Start of Material for this task

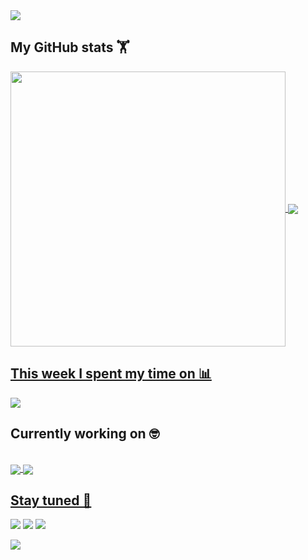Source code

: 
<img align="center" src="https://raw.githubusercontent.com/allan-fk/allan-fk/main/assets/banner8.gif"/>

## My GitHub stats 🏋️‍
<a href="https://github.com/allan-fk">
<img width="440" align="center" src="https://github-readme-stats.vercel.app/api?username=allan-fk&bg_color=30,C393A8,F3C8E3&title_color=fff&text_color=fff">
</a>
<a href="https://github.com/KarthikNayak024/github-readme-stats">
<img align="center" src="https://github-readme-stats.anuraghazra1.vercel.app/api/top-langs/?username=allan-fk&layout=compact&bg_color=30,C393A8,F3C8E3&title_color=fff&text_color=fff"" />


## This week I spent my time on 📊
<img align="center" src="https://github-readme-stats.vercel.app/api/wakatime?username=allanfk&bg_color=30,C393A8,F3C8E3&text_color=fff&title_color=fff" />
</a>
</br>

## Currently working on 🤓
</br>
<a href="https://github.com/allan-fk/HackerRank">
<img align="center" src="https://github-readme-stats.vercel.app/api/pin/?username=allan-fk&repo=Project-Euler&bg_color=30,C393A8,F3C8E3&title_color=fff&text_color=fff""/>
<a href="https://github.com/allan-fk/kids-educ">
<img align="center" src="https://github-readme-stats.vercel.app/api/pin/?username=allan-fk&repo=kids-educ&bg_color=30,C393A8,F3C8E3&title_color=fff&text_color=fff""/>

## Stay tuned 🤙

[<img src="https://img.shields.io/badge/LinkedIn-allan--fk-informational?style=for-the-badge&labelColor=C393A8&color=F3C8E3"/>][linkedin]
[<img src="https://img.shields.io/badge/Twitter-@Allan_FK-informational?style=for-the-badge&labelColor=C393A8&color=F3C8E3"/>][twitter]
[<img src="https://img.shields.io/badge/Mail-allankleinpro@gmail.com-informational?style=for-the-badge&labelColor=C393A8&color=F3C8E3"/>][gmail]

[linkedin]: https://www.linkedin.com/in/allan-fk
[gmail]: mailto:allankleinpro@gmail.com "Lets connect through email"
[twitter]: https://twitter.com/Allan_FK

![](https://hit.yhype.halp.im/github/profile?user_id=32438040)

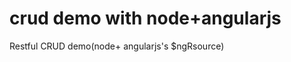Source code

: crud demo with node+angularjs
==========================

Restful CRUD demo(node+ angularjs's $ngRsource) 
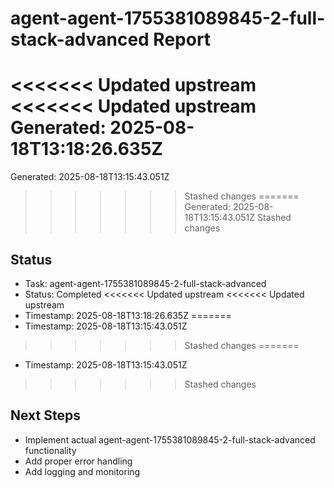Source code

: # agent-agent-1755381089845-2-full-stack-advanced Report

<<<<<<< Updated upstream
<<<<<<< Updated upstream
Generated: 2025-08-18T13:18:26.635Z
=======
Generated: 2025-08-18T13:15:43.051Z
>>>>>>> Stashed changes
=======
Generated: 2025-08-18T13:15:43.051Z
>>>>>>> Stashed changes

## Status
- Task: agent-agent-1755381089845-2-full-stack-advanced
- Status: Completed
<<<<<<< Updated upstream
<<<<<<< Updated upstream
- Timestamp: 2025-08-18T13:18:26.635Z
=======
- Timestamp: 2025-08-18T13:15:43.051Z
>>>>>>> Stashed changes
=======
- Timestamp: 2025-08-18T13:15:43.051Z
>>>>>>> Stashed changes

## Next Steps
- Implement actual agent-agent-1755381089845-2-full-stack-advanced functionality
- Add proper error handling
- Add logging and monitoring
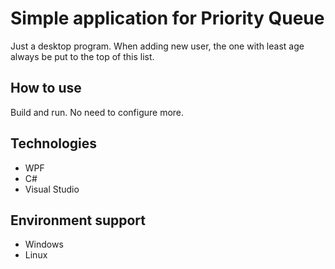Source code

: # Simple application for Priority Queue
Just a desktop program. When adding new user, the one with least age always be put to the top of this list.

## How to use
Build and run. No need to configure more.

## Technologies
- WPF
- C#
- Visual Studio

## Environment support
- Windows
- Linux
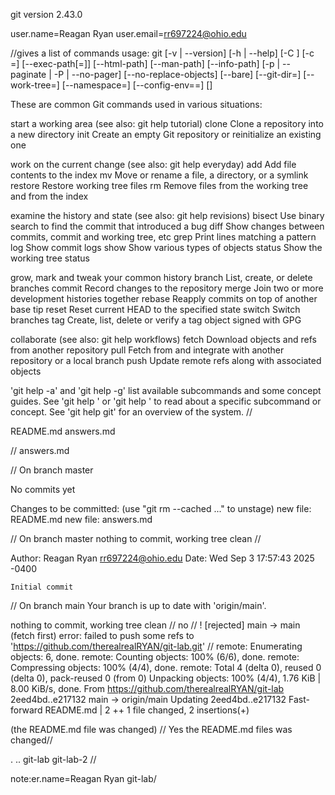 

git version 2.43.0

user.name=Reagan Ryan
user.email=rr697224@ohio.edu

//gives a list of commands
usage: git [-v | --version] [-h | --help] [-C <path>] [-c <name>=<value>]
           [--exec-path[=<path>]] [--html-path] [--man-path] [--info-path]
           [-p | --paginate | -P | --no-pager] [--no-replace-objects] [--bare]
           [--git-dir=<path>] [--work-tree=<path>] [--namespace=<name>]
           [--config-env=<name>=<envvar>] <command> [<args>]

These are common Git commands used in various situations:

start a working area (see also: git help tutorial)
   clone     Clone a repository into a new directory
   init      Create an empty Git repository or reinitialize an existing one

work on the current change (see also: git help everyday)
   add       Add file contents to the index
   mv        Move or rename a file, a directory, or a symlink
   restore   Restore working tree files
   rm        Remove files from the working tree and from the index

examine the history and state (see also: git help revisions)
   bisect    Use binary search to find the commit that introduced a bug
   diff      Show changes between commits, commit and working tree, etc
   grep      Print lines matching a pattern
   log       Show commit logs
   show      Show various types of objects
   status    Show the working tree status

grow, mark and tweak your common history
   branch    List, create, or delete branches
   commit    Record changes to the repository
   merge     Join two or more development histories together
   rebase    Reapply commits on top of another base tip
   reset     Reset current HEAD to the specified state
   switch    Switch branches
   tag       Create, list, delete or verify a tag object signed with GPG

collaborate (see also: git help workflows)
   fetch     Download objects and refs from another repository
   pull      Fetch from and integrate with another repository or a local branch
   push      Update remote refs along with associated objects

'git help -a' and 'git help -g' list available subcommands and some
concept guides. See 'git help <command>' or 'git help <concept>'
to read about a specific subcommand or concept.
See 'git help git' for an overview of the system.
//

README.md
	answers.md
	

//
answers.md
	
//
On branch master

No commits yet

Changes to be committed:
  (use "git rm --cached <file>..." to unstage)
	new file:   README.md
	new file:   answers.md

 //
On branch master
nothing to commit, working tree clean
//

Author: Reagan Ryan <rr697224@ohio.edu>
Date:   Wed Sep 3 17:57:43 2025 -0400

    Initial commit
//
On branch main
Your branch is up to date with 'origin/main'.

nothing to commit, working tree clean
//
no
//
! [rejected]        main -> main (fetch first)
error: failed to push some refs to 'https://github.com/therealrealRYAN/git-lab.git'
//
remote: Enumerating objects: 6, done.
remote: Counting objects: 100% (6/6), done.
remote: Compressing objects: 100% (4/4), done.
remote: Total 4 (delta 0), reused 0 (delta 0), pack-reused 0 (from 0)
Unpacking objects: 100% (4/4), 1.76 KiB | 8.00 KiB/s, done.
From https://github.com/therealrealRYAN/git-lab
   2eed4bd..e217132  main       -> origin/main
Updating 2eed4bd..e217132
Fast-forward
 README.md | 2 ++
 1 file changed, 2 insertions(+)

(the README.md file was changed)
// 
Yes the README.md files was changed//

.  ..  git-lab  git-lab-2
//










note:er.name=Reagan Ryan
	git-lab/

End of Material for this task

### Aim of the task
Count the lines above that contain the string "repository" with its case matched, and give only the number.

### Answer to the exercise
5